Andrea Romano
Doorkijkje
Le doorkijkje, cet artifice dont usaient les maîtres flamands comme Nicolas Maes, Pieter de Hooch ou, plus sporadiquement, Vermeer, pour articuler des récits complexes dans l’espace plan de la toile et mettre l’accent sur le point focal de la scène dépeinte situé au-delà de l’espace représenté au premier plan — dans une enfilade de salles, un corridor, ou autre — joue pour Andrea Romano le rôle de métaphore de la vision: nous ne voyons en effet qu’au travers de notre expérience personnelle, de nos ressentis et de notre culture.
Les pièces réunies sous le nom générique d’Highlight (depuis 2011) font office de marqueurs temporels dans un continuum de recherche qui se focalise sur la question de l’innovation. Que peut bien signifier le progrès appliqué à l’art? Ce qui est nouveau est-il par essence meilleur? Pensées à partir de matériaux novateurs, ces sculptures se donnent, selon les termes de l’artiste, comme l’intersection de systèmes technologique et esthétique, incarnant dans ces matières et techniques de pointe des formes plaisantes à l’œil, en faisant des objets sans usage mais possiblement sujets à l’obsolescence.
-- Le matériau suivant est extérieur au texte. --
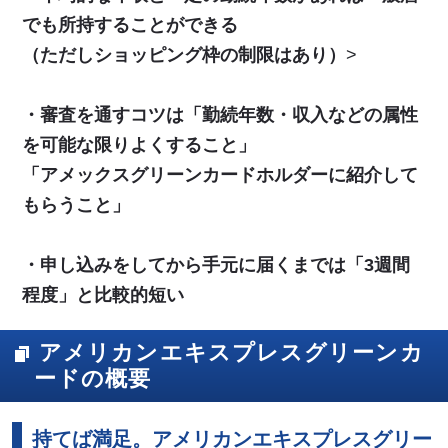
でも所持することができる
（ただしショッピング枠の制限はあり）
>
・審査を通すコツは「勤続年数・収入などの属性
を可能な限りよくすること」
「アメックスグリーンカードホルダーに紹介して
もらうこと」
・申し込みをしてから手元に届くまでは「3週間
程度」と比較的短い
アメリカンエキスプレスグリーンカ
ードの概要
持てば満足。アメリカンエキスプレスグリー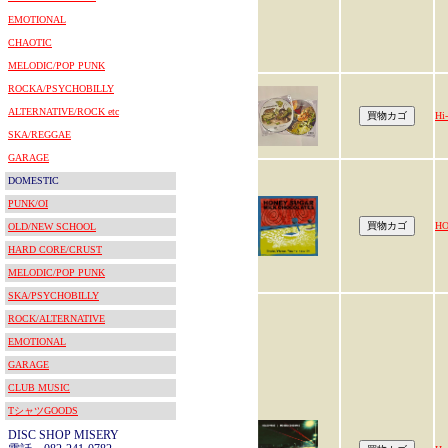
EMOTIONAL
CHAOTIC
MELODIC/POP PUNK
ROCKA/PSYCHOBILLY
ALTERNATIVE/ROCK etc
Hi
SKA/REGGAE
GARAGE
DOMESTIC
PUNK/OI
HO
OLD/NEW SCHOOL
HARD CORE/CRUST
MELODIC/POP PUNK
SKA/PSYCHOBILLY
ROCK/ALTERNATIVE
EMOTIONAL
GARAGE
CLUB MUSIC
TシャツGOODS
DISC SHOP MISERY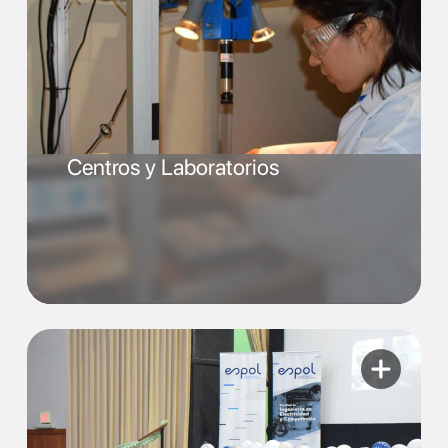
Centros y Laboratorios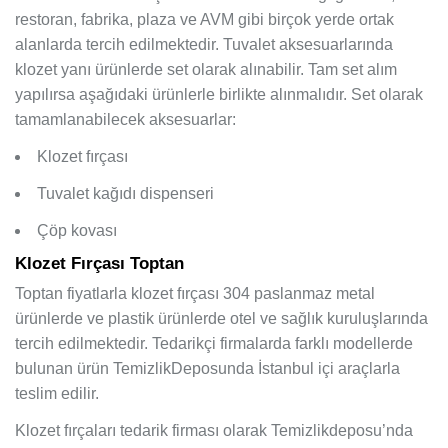
restoran, fabrika, plaza ve AVM gibi birçok yerde ortak
alanlarda tercih edilmektedir. Tuvalet aksesuarlarında
klozet yanı ürünlerde set olarak alınabilir. Tam set alım
yapılırsa aşağıdaki ürünlerle birlikte alınmalıdır. Set olarak
tamamlanabilecek aksesuarlar:
Klozet fırçası
Tuvalet kağıdı dispenseri
Çöp kovası
Klozet Fırçası Toptan
Toptan fiyatlarla klozet fırçası 304 paslanmaz metal
ürünlerde ve plastik ürünlerde otel ve sağlık kuruluşlarında
tercih edilmektedir. Tedarikçi firmalarda farklı modellerde
bulunan ürün TemizlikDeposunda İstanbul içi araçlarla
teslim edilir.
Klozet fırçaları tedarik firması olarak Temizlikdeposu’nda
Vanités technologiques, les toutes nouvelles occurrences de la série allient ardoise et fibre de verre en un matériau composite qui permet à la feuille d’ardoise d’obtenir une flexibilité surnaturelle.
Fur (Highlight 2015) et Alps Lime (Highlight 2015) endossent la forme tautologique du ruban de Möbius, évoquant ainsi aisément la continuité, la continuation, l’éternelle persistance autant que la circularité qui font de l’idée de progrès un idéal autant qu’un mythe. Courbée, coupée, collée, cousue, l’ardoise du troisième millénaire se joue de cette nouvelle malléabilité pour dire la légèreté et la finesse convoitées par le travail des orfèvres.
Cocoons (Highlight 2015) a la préciosité d’un bijou et l’étrangeté de ses dimensions inhabituelles — ses imposantes «perles» à l’aura géologique, parées de pigments nacrés, l’épaisse corde noire qui les relie — semble raconter une provenance énigmatique. De fait, les cinq sortes différentes d’ardoise qui le constituent sont issues de divers endroits du monde. Mais, moins prosaïquement, c’est aussi à une dimension extra humaine que les Cocoons renvoient: bien que leur facture semble relever d’une sorte d’artisanat, ils conservent un certain mystère.
Là encore, l’évidence d’une fonction fait défaut à un objet pourtant relativement familier. Sa fonction étant soustraite à l’objet qui est au centre de la série Cast of Pillow (2013-2015 pour les pièces présentées), nous nous trouvons face à une absurdité belle dans sa déraison. Dans ces images, parfois en noir et blanc, parfois toutes de couleurs revêtues, des bras enlacent, étreignent, des mains caressent et pressent des oreillers et des draps de plâtre moulé ou de mousse polyuréthane expansée.
Le photographe Delfino Sisto Legnani a saisi la sensuelle solitude de ces mouvements presque involontaires à la douceur rendue caduque par la transposition de la volupté creuse de la matière en une rudesse froide.
Les dernières variations de Potsherds & Gaze — dans lesquelles Andrea Romano tente de reproduire, de mémoire, certains aspects de ses expositions précédentes — reprennent cette fois les motifs d’une série de dessins au feutre présentée lors de sa première exposition chez Gaudel de Stampa et tracent désormais dans l’espace les relations entre les hommes et les dinosaures qu’il s’était attaché à étudier dans Untitled (The Flintstones). Dans le même temps, elles prennent en charge la mise en lumière de l’exposition, ajoutant ainsi une énième strate au doorkijkje qu’Andrea Romano réactualise ici en trois dimensions.